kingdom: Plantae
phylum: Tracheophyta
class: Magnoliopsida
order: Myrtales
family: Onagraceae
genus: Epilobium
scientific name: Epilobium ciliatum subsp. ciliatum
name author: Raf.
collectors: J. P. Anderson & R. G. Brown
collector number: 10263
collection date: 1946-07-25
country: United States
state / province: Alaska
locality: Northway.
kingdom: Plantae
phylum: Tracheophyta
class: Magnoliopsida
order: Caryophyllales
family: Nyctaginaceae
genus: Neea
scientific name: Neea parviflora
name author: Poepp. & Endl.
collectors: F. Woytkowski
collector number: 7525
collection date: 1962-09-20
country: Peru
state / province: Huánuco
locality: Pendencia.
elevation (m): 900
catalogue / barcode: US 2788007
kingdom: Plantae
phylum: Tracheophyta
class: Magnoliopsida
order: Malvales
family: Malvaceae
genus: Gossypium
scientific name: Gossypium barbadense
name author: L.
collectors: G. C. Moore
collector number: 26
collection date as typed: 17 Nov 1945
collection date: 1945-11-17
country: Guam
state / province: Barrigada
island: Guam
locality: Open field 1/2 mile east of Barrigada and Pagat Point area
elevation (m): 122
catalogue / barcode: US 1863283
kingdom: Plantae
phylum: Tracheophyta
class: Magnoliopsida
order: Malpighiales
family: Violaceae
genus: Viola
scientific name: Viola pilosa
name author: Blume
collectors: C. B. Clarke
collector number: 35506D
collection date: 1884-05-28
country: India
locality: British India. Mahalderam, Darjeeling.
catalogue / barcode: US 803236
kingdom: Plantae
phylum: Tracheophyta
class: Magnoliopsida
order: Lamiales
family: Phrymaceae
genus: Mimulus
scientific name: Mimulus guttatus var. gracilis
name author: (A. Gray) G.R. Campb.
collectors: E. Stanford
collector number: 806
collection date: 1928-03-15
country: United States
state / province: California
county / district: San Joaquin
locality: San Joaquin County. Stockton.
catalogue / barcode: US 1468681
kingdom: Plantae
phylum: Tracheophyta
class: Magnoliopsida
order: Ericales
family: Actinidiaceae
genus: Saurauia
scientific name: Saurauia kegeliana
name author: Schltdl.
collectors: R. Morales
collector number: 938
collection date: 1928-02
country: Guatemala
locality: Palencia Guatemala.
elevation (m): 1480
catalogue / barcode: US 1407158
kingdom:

- **Task prompt**: Copy every line of the entries above word for word, with no changes.

- **Right answer**:
kingdom: Plantae
phylum: Tracheophyta
class: Magnoliopsida
order: Myrtales
family: Onagraceae
genus: Epilobium
scientific name: Epilobium ciliatum subsp. ciliatum
name author: Raf.
collectors: J. P. Anderson & R. G. Brown
collector number: 10263
collection date: 1946-07-25
country: United States
state / province: Alaska
locality: Northway.
kingdom: Plantae
phylum: Tracheophyta
class: Magnoliopsida
order: Caryophyllales
family: Nyctaginaceae
genus: Neea
scientific name: Neea parviflora
name author: Poepp. & Endl.
collectors: F. Woytkowski
collector number: 7525
collection date: 1962-09-20
country: Peru
state / province: Huánuco
locality: Pendencia.
elevation (m): 900
catalogue / barcode: US 2788007
kingdom: Plantae
phylum: Tracheophyta
class: Magnoliopsida
order: Malvales
family: Malvaceae
genus: Gossypium
scientific name: Gossypium barbadense
name author: L.
collectors: G. C. Moore
collector number: 26
collection date as typed: 17 Nov 1945
collection date: 1945-11-17
country: Guam
state / province: Barrigada
island: Guam
locality: Open field 1/2 mile east of Barrigada and Pagat Point area
elevation (m): 122
catalogue / barcode: US 1863283
kingdom: Plantae
phylum: Tracheophyta
class: Magnoliopsida
order: Malpighiales
family: Violaceae
genus: Viola
scientific name: Viola pilosa
name author: Blume
collectors: C. B. Clarke
collector number: 35506D
collection date: 1884-05-28
country: India
locality: British India. Mahalderam, Darjeeling.
catalogue / barcode: US 803236
kingdom: Plantae
phylum: Tracheophyta
class: Magnoliopsida
order: Lamiales
family: Phrymaceae
genus: Mimulus
scientific name: Mimulus guttatus var. gracilis
name author: (A. Gray) G.R. Campb.
collectors: E. Stanford
collector number: 806
collection date: 1928-03-15
country: United States
state / province: California
county / district: San Joaquin
locality: San Joaquin County. Stockton.
catalogue / barcode: US 1468681
kingdom: Plantae
phylum: Tracheophyta
class: Magnoliopsida
order: Ericales
family: Actinidiaceae
genus: Saurauia
scientific name: Saurauia kegeliana
name author: Schltdl.
collectors: R. Morales
collector number: 938
collection date: 1928-02
country: Guatemala
locality: Palencia Guatemala.
elevation (m): 1480
catalogue / barcode: US 1407158
kingdom:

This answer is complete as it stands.